Two trial fees should be allowed. The court exercises a control over suitors to the extent of preventing the abuse of a legal right. Ordinarily the court will not interfere where a litigant has subpoenaed any number of witnesses that he honestly believes necessary to-maintain the issue on his side. But there are cases in which the control of the court is indispensable if oppression is to be prevented. In Irwin v. Deyo (2 Wend., 285), where forty witnesses were subpoenaed to support general *175character in an action of slander, they all attended, but only two were sworn, and the court refused to allow the taxation of more than ten. In the case before me thirty-three witnesses were subpoenaed to impeach the plaintiff’s character. None of them were examined, for the complaint was dismissed at the opening of the trial on the ground that it did not set out a cause of action.
From the argument before me it appears that some of the witnesses were police officers to whom the plaintiff was known as an offender against the law. It could not have been necessary to subpoena so many witnesses, for no court would have wasted its time in listening to the examination of such a multitude.

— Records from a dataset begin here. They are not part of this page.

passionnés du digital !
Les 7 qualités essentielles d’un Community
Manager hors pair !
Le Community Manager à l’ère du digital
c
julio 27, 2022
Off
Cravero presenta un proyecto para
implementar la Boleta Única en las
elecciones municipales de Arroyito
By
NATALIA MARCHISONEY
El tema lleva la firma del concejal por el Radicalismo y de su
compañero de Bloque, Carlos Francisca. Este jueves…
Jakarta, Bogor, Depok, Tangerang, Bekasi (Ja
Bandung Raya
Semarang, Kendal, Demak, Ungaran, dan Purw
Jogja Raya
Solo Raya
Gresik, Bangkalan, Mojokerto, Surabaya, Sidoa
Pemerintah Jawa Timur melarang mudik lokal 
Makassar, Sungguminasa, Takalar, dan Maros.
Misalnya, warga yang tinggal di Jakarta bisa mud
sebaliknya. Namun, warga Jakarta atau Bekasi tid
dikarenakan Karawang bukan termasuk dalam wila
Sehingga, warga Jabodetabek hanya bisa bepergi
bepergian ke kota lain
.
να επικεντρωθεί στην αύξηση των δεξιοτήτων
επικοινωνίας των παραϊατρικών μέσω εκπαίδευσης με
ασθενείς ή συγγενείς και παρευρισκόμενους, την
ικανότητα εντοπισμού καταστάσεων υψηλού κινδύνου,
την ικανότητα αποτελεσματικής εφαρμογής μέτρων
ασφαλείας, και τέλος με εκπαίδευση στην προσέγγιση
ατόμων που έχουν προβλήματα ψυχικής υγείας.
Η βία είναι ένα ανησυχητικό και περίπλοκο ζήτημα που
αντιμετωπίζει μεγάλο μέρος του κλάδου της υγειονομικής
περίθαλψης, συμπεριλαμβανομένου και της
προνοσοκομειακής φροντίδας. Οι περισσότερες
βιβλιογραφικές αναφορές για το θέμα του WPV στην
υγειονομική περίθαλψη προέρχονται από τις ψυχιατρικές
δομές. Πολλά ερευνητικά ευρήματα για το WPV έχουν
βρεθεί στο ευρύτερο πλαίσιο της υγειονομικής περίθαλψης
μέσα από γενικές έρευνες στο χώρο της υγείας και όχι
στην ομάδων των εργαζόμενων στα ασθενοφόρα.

In few cases will the court permit more than five or six impeaching witness to-be called on either side (Note to § 461, Greenleaf on Evidence; Bissell v. Cornell, 24 Wend., 354). Even where witnesses are offered to prove a principal fact, the court may, in the exercise of a wise discretion, limit the number to be examined. Anthony v. Smith, 4 Bosw., 503; Wharton on Evidence, § 505. These rules are so well settled that a disregard of them cannot be permitted even though the attorney for the defendant, in the best of faith, supposed that thirty-three witnesses might be examined to impeach the plaintiff’s general character. I cannot allow the fees of more than five to be taxed.
The clerk will proceed in conformity to these views.